**Tu tarea:** Transcribe del texto dado el fragmento que comienza con las palabras que contienen "Una jornada inolvidable" y termina con "primeros diez minutos.".

**Texto dado:**
Sex, de René Pollesch, en el Instituto Goethe
Vimos aparecer tres mujeres que, como no se trata de una obra de teatro, no son actrices; y de inmediato pasan a demostrar esta proposición, diciendo las líneas de Pollesch con una mezcla muy mal sonante de dicción normal y grito pelado. Son verdaderos chillidos que deben haber puesto en jaque a las tres gargantas.
El texto que en esta forma recibimos es un conjunto de simplezas escépticas sobre el matrimonio tendiendo al estilo grueso de Elfride Jelinek. Es un modestísimo ensayo sociológico sobre la relación del amor, el sexo y el matrimonio. Pero el público uruguayo sabe que el matrimonio es una unión económica; lo sabe desde el Código Civil de 1868. Lo único innovador de la obra, lo único que nos alarma, es la audacia de que nos escriban «sex» en vez de «sexo». El idioma oficial es el español, así como el sistema métrico es el decimal, con ley y todo. ¿Algo quiere decir «sex» que no dice «sexo»? Al final, la obra recurre a sacar a luz un pene de plástico o de goma, a decirles a los espectadores, en una de esas desesperadas (y desesperantes) tentativas de seudocomunicación, que van a coger (en español esta vez; omiten el «fucking») con alguien del público, o si alguno de los espectadores es puto (omisión de la abusadora palabra «gay»). ¡Qué audaz es Pollesch!. El comentario final es el de siempre. ¿Por qué no se animan los jóvenes creadores con Sade o, varios metros más abajo, con el canal «Venus»? ¡Hay en nuestro medio tanta gente que no se anima a dar la cara por sus opiniones! «Sex» está en escala con todo lo peor de nuestro medio; y los rezongos de Pollesch parecen, a lo más, el refunfuñar de una tía solterona que se quedó, sola, en los años 60.
Una jornada inolvidable para el Instituto Goethe y para quienes gustan de la literatura alemana. ¿Cuándo darán alguna otra obra de Thomas Bernhard, de Marius von Mayemburg, de Roland Schimmelpfennig? Vimos en Porto Alegre una versión de «Los bandidos» de Schiller por Zé Celso Martínez Corrêa, un joven de unos 73 años, enfermo del corazón, obra que ningún creador local se animaría a imitar; ni siquiera los primeros diez minutos.
Sex, de René Pollesch, con Sofía Espinosa, Carolina Faux y Estefanía Machado, dirección de Marcelo Massa. Estreno del 17 de junio, Instituto Goethe.

**Material proporcionado:**
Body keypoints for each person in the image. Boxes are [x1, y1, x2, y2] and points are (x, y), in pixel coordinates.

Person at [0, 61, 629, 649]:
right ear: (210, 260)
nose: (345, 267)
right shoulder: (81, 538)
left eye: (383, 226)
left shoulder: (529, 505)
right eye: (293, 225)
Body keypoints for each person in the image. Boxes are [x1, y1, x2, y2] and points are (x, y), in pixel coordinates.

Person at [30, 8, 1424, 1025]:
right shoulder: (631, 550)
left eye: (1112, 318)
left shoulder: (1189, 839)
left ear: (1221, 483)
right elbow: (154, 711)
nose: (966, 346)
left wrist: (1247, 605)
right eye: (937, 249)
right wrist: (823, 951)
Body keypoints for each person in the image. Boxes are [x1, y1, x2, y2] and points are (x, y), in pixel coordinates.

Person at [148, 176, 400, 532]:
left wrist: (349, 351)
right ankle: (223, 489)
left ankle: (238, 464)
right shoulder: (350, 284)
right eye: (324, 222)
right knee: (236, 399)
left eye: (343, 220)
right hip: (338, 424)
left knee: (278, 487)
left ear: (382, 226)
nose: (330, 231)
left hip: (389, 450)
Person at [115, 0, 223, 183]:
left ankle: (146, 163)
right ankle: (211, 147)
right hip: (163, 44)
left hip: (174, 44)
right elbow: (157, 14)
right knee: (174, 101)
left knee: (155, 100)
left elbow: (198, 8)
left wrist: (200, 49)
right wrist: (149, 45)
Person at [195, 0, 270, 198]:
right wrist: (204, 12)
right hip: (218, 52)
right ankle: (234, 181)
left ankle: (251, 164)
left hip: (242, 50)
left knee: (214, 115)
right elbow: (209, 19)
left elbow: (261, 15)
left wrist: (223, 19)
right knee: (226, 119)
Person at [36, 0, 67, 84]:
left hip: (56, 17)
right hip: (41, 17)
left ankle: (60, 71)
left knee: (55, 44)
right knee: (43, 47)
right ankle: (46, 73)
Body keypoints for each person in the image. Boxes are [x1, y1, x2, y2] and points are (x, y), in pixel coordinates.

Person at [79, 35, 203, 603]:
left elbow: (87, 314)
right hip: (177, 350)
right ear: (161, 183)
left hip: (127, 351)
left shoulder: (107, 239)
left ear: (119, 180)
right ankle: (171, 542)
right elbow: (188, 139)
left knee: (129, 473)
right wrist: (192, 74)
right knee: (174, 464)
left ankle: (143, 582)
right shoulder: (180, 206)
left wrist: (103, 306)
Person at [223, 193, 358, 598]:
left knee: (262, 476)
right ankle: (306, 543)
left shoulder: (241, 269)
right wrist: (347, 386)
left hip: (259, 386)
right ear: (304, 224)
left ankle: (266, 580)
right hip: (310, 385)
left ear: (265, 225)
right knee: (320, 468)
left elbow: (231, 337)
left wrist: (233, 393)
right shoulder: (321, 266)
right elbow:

**Resultado del ejercicio:**
Una jornada inolvidable para el Instituto Goethe y para quienes gustan de la literatura alemana. ¿Cuándo darán alguna otra obra de Thomas Bernhard, de Marius von Mayemburg, de Roland Schimmelpfennig? Vimos en Porto Alegre una versión de «Los bandidos» de Schiller por Zé Celso Martínez Corrêa, un joven de unos 73 años, enfermo del corazón, obra que ningún creador local se animaría a imitar; ni siquiera los primeros diez minutos.